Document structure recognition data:
================

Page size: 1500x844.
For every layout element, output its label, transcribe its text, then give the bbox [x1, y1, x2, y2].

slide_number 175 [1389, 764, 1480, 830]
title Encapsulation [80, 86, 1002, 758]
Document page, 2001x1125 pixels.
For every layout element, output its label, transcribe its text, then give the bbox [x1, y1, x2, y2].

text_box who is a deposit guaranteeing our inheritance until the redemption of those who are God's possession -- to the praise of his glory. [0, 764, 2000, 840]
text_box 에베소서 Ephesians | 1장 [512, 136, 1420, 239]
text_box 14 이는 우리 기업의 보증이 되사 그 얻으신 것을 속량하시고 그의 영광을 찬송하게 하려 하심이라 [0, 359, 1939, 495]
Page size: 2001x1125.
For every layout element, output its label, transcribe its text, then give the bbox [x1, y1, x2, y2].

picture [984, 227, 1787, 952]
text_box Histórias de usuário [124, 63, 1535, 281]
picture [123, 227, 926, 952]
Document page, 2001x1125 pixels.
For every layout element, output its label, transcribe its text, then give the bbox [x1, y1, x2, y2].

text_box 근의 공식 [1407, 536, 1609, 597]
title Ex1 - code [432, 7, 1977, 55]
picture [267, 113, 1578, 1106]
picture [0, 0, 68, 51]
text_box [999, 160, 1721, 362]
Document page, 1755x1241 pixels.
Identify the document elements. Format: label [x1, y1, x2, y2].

================

:: WORK INSTRUCTIONS ::
In your response, give all the records again with nothing altered.

:: ANSWER TO THIS EXERCISE ::
Page size: 1500x844.
For every layout element, output its label, transcribe its text, then give the bbox [x1, y1, x2, y2].

slide_number 175 [1389, 764, 1480, 830]
title Encapsulation [80, 86, 1002, 758]
Document page, 2001x1125 pixels.
For every layout element, output its label, transcribe its text, then give the bbox [x1, y1, x2, y2].

text_box who is a deposit guaranteeing our inheritance until the redemption of those who are God's possession -- to the praise of his glory. [0, 764, 2000, 840]
text_box 에베소서 Ephesians | 1장 [512, 136, 1420, 239]
text_box 14 이는 우리 기업의 보증이 되사 그 얻으신 것을 속량하시고 그의 영광을 찬송하게 하려 하심이라 [0, 359, 1939, 495]
Page size: 2001x1125.
For every layout element, output its label, transcribe its text, then give the bbox [x1, y1, x2, y2].

picture [984, 227, 1787, 952]
text_box Histórias de usuário [124, 63, 1535, 281]
picture [123, 227, 926, 952]
Document page, 2001x1125 pixels.
For every layout element, output its label, transcribe its text, then give the bbox [x1, y1, x2, y2].

text_box 근의 공식 [1407, 536, 1609, 597]
title Ex1 - code [432, 7, 1977, 55]
picture [267, 113, 1578, 1106]
picture [0, 0, 68, 51]
text_box [999, 160, 1721, 362]
Document page, 1755x1241 pixels.
Identify the document elements. Format: label [x1, y1, x2, y2].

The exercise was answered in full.